Şüphesiz ki aldığı bu teklif karşısında Prens Alkas'ın çehresi aydınlanmış ve dahi aylardır kaçan neşesi yerine gelmişti. Fakat bu durum anne Feride'de ise tam aksi bir hal yaratmış ve onu büsbütün perişan etmişti.
" Osmanoğulları biz Çerkeslere koca bir saadet borçlu Feride. Bizden çaldıkları umutları, istikbali bize geri vermeye mecburlar. Kadere bak ki bu kez benim kızlarımın yıldızı parlayacak."
" Nasıl bu kadar emin olabilirsin? Ne malum büyük halaları rahmetli Mahidevran Sultan gibi kederlere gark olmayacakları, ne malum diğer Osmanoğlu'na giden Çerkes sultan büyükleri gibi bir köşeye atılmayacakları? "
" Yeter Feride! Böyle söyleyip de yüreğine korku peyda etme sakın. Unutma ki mazide olanlar biz dikkat edersek tekrar etmez. Hem Servazad var sarayda. Sonra kardeşin Altunşah Sultan, Ruhsar halamız ne güne durur? El birliğiyle korur kollarlar onları. "
" Kızlarla konuş Feride. En geç haftaya kadar yola koyulmaları gerek."

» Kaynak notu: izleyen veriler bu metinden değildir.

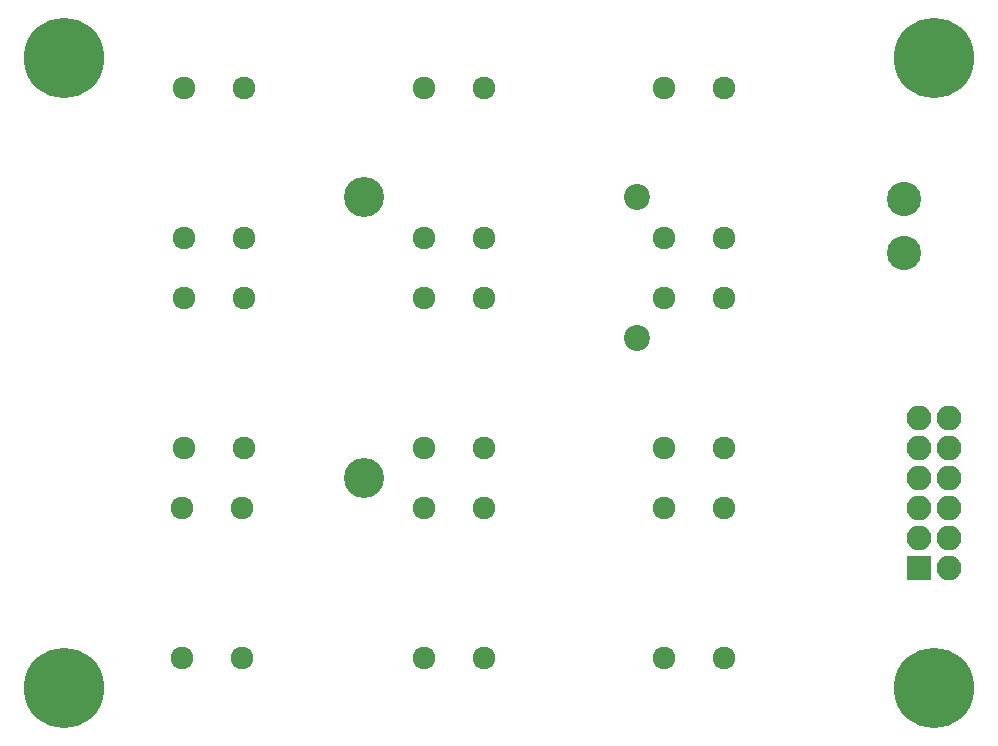
<source format=gbr>
G04 #@! TF.FileFunction,Soldermask,Top*
%FSLAX46Y46*%
G04 Gerber Fmt 4.6, Leading zero omitted, Abs format (unit mm)*
G04 Created by KiCad (PCBNEW 4.0.6) date 05/07/18 16:26:16*
%MOMM*%
%LPD*%
G01*
G04 APERTURE LIST*
%ADD10C,0.100000*%
%ADD11C,2.200000*%
%ADD12C,3.400000*%
%ADD13R,2.100000X2.100000*%
%ADD14O,2.100000X2.100000*%
%ADD15C,6.800000*%
%ADD16C,1.924000*%
%ADD17C,2.900000*%
G04 APERTURE END LIST*
D10*
D11*
X122170000Y-128610000D03*
X122170000Y-140510000D03*
D12*
X99060000Y-128610000D03*
X99060000Y-152400000D03*
D13*
X146050000Y-160020000D03*
D14*
X148590000Y-160020000D03*
X146050000Y-157480000D03*
X148590000Y-157480000D03*
X146050000Y-154940000D03*
X148590000Y-154940000D03*
X146050000Y-152400000D03*
X148590000Y-152400000D03*
X146050000Y-149860000D03*
X148590000Y-149860000D03*
X146050000Y-147320000D03*
X148590000Y-147320000D03*
D15*
X147320000Y-170180000D03*
X147320000Y-116840000D03*
X73660000Y-116840000D03*
X73660000Y-170180000D03*
D16*
X83616800Y-167640000D03*
X88696800Y-167640000D03*
X88696800Y-154940000D03*
X83616800Y-154940000D03*
X104140000Y-167640000D03*
X109220000Y-167640000D03*
X109220000Y-154940000D03*
X104140000Y-154940000D03*
X124460000Y-167640000D03*
X129540000Y-167640000D03*
X129540000Y-154940000D03*
X124460000Y-154940000D03*
X83820000Y-149860000D03*
X88900000Y-149860000D03*
X88900000Y-137160000D03*
X83820000Y-137160000D03*
X104140000Y-149860000D03*
X109220000Y-149860000D03*
X109220000Y-137160000D03*
X104140000Y-137160000D03*
X124460000Y-149860000D03*
X129540000Y-149860000D03*
X129540000Y-137160000D03*
X124460000Y-137160000D03*
X83820000Y-132080000D03*
X88900000Y-132080000D03*
X88900000Y-119380000D03*
X83820000Y-119380000D03*
X104140000Y-132080000D03*
X109220000Y-132080000D03*
X109220000Y-119380000D03*
X104140000Y-119380000D03*
X124460000Y-132080000D03*
X129540000Y-132080000D03*
X129540000Y-119380000D03*
X124460000Y-119380000D03*
D17*
X144780000Y-128750000D03*
X144780000Y-133350000D03*
M02*

</source>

Titreyen ellerini son bir umut eşinin yüzünde gezdirmişti Feride Hatun. Sanki yalvarırcasına bu karardan dönmesini ister gibiydi. Ancak Prens Alkas çoktan kararını verdiğinden olsa gerek yüzünde dolaşan titrek elleri avuçlarının içine alıp bir iki buse kondurduktan sonra saraya doğru ilerlemişti. Feride Hatun ise artık kabullenmek gerektiğinin farkına varmış halde gözlerinden süzülen yaşları silip dalıp gitmişti kan rengine bürülü semaya.
***
Akşam yemeğinden beri alışılmadık bir sessizliğe gömülmüştü saray. Öyle ki baba Prens Alkas'tan tutun da anne Feride Hatun ve abiler bile dalgın, keyifsiz ve soğuktu.

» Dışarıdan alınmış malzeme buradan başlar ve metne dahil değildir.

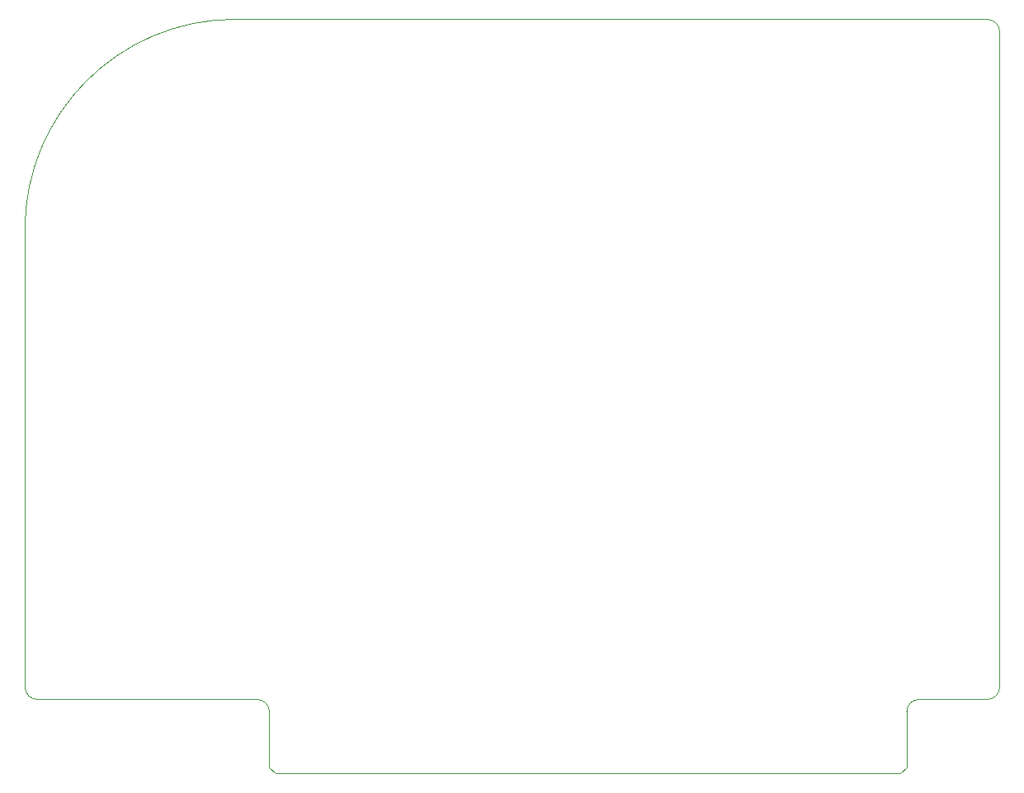
<source format=gbr>
%TF.GenerationSoftware,KiCad,Pcbnew,(6.0.8-1)-1*%
%TF.CreationDate,2022-11-07T14:14:20-08:00*%
%TF.ProjectId,DiskII,4469736b-4949-42e6-9b69-6361645f7063,1*%
%TF.SameCoordinates,Original*%
%TF.FileFunction,Profile,NP*%
%FSLAX46Y46*%
G04 Gerber Fmt 4.6, Leading zero omitted, Abs format (unit mm)*
G04 Created by KiCad (PCBNEW (6.0.8-1)-1) date 2022-11-07 14:14:20*
%MOMM*%
%LPD*%
G01*
G04 APERTURE LIST*
%TA.AperFunction,Profile*%
%ADD10C,0.100000*%
%TD*%
G04 APERTURE END LIST*
D10*
X211137500Y-132090000D02*
X211137500Y-64780000D01*
X136207500Y-140345000D02*
X136842500Y-140980000D01*
X132715000Y-63500000D02*
G75*
G03*
X111125000Y-85090000I0J-21590000D01*
G01*
X111137500Y-132090000D02*
X111125000Y-85090000D01*
X111137500Y-132090000D02*
G75*
G03*
X112407500Y-133360000I1270000J0D01*
G01*
X201612500Y-134630000D02*
X201612500Y-140345000D01*
X202882500Y-133360000D02*
G75*
G03*
X201612500Y-134630000I0J-1270000D01*
G01*
X112407500Y-133360000D02*
X134937500Y-133360000D01*
X209867500Y-63510000D02*
X132715000Y-63500000D01*
X209867500Y-133360000D02*
G75*
G03*
X211137500Y-132090000I0J1270000D01*
G01*
X201612500Y-140345000D02*
X200977500Y-140980000D01*
X200977500Y-140980000D02*
X136842500Y-140980000D01*
X202882500Y-133360000D02*
X209867500Y-133360000D01*
X136207500Y-134630000D02*
G75*
G03*
X134937500Y-133360000I-1270000J0D01*
G01*
X211137500Y-64780000D02*
G75*
G03*
X209867500Y-63510000I-1270000J0D01*
G01*
X136207500Y-134630000D02*
X136207500Y-140345000D01*
M02*

</source>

Bir müddet daha süren bu garip hava annenin kızlarına masal anlatacağını söylemesiyle nihayet dağılmış, yerini kızlar üzerinde meraka bırakmıştı. Buna sevinen kızlar da anneleriyle birlikte odalarına çekilip heyecanla dinlemeyi arzu ettikleri masalı beklemeye koyulmuşlardı.
" Bu masal bize mi yoksa sadece Şahincan'a mı has olacak?"

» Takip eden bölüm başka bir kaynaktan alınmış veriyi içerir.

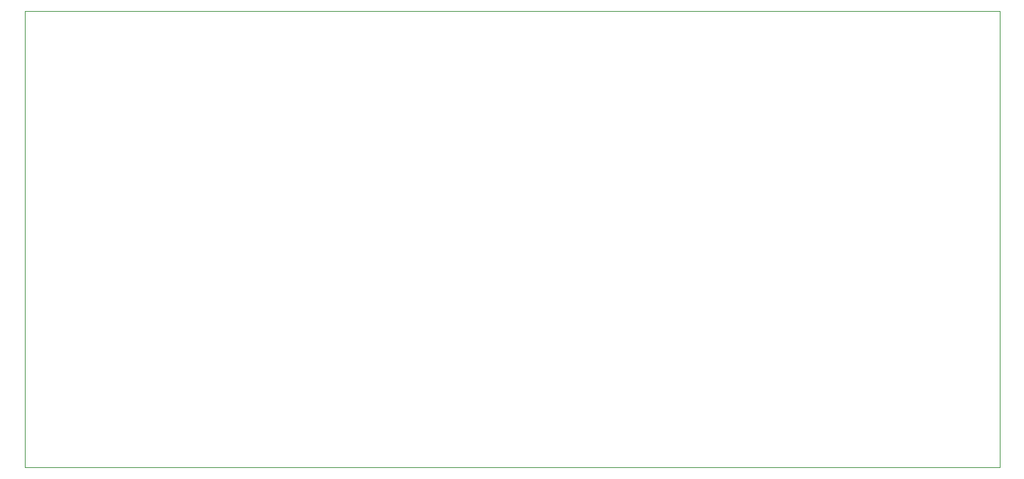
<source format=gbr>
G04 #@! TF.GenerationSoftware,KiCad,Pcbnew,5.1.8-db9833491~88~ubuntu20.04.1*
G04 #@! TF.CreationDate,2020-12-16T12:57:10+01:00*
G04 #@! TF.ProjectId,dtZ80-memory,64745a38-302d-46d6-956d-6f72792e6b69,rev?*
G04 #@! TF.SameCoordinates,Original*
G04 #@! TF.FileFunction,Profile,NP*
%FSLAX46Y46*%
G04 Gerber Fmt 4.6, Leading zero omitted, Abs format (unit mm)*
G04 Created by KiCad (PCBNEW 5.1.8-db9833491~88~ubuntu20.04.1) date 2020-12-16 12:57:10*
%MOMM*%
%LPD*%
G01*
G04 APERTURE LIST*
G04 #@! TA.AperFunction,Profile*
%ADD10C,0.050000*%
G04 #@! TD*
G04 APERTURE END LIST*
D10*
X74930000Y-151130000D02*
X194310000Y-151130000D01*
X74930000Y-95250000D02*
X74930000Y-151130000D01*
X194310000Y-95250000D02*
X74930000Y-95250000D01*
X194310000Y-151130000D02*
X194310000Y-95250000D01*
M02*

</source>
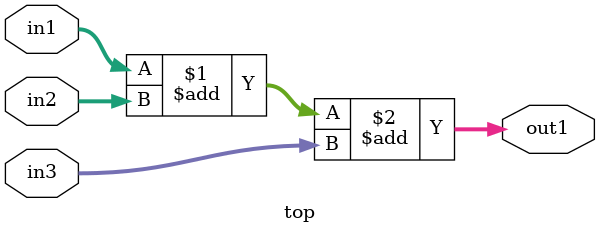
<source format=v>
module top(in1, in2, in3, out1);
  input [3:0] in1, in2, in3;
  output [3:0] out1;
  assign out1=in1+in2+in3;
endmodule
</source>
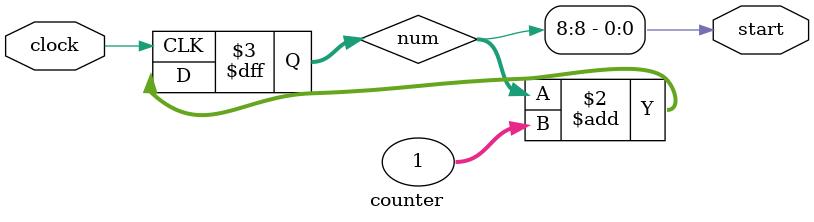
<source format=v>
module counter(
	input clock,
//	output wire [7:0] out,
	output wire start
	);

reg [32:0] num;

always @(posedge clock)
	begin
	num <= num + 1;
	end

//assign out = num [32:25];
assign start = num [8];
	
endmodule

</source>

Feride Hatun, büyük kızı Hansuret'in yarı alaylı suali üzerine kendini tutamayıp hüzünle karışık bir buruklukla gülmeye başlamış, akabinde de her iki kızını yanağından öpüp bağrına bastırmıştı. Sahi ne de kurnaz, akıllı bir kız olmuştu Hansuret'i. Oysa hala bir yanı çocukça, safçaydı.
" İkinize has bu masal. Sen ve kardeşine... "
Kadife minderlerin üzerinde bir çınarı andıran Feride Hatun, kol tarafları kırışmış olan yeşil kaftanını elleriyle düzeltmiş ve hemen yanında duran toprak testiden kendine bir yudumluk su koyup bardağı dudaklarına götürmüştü. Masalın heyecanı onu da sarmış görünüyordu.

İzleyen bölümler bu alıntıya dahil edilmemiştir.